Communities support public health by donating ‘super-freezers’ for vaccine storage
UMATILLA, Ore. – In smaller or rural towns, vaccine rollout has become a ‘ready, set, wait’ scenario. When it comes to storing the Pfizer COVID-19 vaccine, the need for a freezer has posed some roadblocks as well.
“I think that ramping up part we haven’t really seen yet,” Umatilla Public Health Director Joseph Fiumara said.
So far, the county has received around 400 doses from the state and a couple hundred from nearby hospitals.
“One of the frustrations is, we don’t really know, I don’t really know where that pinpoint problem is at. I don’t know if – there’s not enough being made, it’s not being sent to the state,” Fiumara said.
That’s not the only issue. The county wanted to have the ability to administer the Pfizer vaccine but it must to be stored in a ‘super’ freezer.
“They’re so backordered, you know, across the country, we didn’t even put an order in,” he said.
Luckily, the OSU Extension Service lent them a freezer but they’re still waiting on doses.
“It’s just sitting empty at the moment, we’re maintaining it, we’re ready to go, and we’ve made sure the state’s aware,” Fiumara said.
It’s a similar situation in Yakima and Walla Walla.

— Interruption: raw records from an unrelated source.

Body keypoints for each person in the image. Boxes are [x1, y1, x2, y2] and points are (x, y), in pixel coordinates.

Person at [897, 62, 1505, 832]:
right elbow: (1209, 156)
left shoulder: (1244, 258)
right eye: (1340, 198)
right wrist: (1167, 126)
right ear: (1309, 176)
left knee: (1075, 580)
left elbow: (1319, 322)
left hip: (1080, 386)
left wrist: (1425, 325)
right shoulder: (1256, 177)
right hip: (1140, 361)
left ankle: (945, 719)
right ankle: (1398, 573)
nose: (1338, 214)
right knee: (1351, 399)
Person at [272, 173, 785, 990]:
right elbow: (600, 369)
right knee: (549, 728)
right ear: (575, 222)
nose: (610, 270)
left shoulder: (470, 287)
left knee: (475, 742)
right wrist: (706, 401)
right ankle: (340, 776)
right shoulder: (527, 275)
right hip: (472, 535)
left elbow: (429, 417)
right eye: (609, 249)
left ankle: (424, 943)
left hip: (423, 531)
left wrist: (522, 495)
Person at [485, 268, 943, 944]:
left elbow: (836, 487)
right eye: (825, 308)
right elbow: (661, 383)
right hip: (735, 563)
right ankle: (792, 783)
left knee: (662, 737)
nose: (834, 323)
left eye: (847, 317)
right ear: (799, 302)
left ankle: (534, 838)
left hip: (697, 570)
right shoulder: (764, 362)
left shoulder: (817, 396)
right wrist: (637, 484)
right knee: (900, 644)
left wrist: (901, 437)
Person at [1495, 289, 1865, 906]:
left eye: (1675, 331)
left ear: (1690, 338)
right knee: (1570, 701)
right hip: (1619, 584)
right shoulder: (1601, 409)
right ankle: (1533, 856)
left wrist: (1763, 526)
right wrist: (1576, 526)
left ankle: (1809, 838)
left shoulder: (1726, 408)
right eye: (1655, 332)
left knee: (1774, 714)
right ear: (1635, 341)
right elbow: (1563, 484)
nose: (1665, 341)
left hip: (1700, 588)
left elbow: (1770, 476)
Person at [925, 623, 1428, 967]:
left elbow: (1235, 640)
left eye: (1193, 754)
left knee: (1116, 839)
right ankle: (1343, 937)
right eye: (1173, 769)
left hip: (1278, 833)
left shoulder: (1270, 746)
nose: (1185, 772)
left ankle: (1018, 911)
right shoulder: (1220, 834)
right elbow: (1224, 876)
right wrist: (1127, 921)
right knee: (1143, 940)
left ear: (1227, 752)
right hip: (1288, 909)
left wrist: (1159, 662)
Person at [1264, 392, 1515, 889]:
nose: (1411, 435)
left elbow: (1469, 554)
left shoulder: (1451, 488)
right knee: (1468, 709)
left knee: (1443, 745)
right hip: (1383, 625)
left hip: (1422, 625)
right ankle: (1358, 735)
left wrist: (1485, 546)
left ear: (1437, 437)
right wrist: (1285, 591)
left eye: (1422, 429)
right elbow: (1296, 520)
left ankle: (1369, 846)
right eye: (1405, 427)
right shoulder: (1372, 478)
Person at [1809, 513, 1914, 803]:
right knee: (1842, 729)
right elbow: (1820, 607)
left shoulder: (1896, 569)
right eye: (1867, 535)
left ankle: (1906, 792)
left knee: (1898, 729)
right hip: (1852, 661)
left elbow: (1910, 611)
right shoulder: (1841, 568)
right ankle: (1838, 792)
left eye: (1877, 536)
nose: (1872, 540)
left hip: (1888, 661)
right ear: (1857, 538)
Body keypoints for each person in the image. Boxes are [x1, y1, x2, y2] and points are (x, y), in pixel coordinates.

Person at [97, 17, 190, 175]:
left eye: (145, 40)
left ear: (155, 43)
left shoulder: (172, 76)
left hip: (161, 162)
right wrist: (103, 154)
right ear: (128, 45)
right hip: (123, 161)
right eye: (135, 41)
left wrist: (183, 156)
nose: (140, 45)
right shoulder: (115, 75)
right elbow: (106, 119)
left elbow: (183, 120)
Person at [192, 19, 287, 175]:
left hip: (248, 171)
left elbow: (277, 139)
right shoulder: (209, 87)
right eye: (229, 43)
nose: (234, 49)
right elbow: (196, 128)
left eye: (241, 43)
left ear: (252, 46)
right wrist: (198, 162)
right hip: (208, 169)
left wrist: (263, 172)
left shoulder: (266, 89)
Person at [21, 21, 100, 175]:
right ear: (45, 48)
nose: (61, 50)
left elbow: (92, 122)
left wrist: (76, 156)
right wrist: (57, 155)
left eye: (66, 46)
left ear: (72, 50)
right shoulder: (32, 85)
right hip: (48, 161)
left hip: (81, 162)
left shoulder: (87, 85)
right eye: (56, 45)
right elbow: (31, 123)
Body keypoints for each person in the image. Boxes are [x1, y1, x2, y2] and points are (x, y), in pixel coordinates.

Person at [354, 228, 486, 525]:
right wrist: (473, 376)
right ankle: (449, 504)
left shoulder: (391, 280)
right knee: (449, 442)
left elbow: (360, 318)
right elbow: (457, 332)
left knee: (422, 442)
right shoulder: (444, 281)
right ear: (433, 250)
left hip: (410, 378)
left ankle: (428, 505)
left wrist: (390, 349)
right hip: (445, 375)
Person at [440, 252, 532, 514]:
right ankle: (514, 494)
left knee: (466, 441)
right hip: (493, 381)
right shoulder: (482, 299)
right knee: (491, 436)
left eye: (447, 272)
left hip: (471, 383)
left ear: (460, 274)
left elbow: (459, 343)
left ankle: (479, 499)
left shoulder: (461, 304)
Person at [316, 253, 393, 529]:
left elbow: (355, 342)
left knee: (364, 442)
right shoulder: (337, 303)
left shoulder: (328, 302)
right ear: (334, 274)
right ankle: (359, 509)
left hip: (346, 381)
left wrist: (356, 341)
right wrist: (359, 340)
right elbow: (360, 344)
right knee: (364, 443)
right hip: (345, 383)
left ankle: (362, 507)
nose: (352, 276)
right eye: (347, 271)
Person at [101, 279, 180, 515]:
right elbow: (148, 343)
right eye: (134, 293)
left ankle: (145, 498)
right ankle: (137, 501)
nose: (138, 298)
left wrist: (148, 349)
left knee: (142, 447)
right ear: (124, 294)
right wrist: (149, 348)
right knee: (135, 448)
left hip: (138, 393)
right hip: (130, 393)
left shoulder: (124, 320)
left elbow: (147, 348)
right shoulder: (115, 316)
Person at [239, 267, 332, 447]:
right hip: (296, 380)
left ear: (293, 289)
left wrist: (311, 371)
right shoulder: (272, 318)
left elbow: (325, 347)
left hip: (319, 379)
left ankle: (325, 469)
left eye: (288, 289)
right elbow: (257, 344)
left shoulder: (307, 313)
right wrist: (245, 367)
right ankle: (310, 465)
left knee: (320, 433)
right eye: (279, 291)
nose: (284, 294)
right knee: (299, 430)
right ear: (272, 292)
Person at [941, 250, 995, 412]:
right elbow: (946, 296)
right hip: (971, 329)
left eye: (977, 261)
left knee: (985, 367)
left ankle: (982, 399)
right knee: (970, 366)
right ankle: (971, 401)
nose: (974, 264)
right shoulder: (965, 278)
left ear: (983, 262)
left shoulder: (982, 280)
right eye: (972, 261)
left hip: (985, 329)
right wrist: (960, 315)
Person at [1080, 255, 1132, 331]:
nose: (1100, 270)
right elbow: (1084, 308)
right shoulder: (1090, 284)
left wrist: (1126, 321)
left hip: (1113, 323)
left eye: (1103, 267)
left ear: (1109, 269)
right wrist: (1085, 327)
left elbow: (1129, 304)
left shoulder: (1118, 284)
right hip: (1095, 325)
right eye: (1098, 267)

Last year, Professors with Whitman College, Jim Russo and Brit Moss figured they could rearrange one of their super freezers if it was needed to store the vaccine.
“It was that connection with our former student at the Department of Health that really kind of moved it forward, and got us into contact locally,” Russo said.
It turns out, they had a Whitman alumni who is working on vaccine rollout in Washington. She helped them get in contact with the health department who referred them to Providence St. Mary’s Medical Center.
“Everybody said, ‘absolutely, let’s make this happen,’ anything that we can do try and make the vaccines as accessible as possible in our community as quickly as possible,” Moss added.
In Yakima, Agro Fresh Inc. donated three ultra-freezers to the Yakima Valley Farm Workers Clinic and nearby hospitals.
As for Umatilla County, Fiumara said when they get the doses, they are ready to administer.
“I think it goes to shot that so many folks realize that this truly is our avenue out of where we’re at right now, and the faster we can get vaccines in arms the better off we’re gonna be,” he said.
The health department hopes to have a vaccine administration after the 23rd when Oregon enters into a new phase.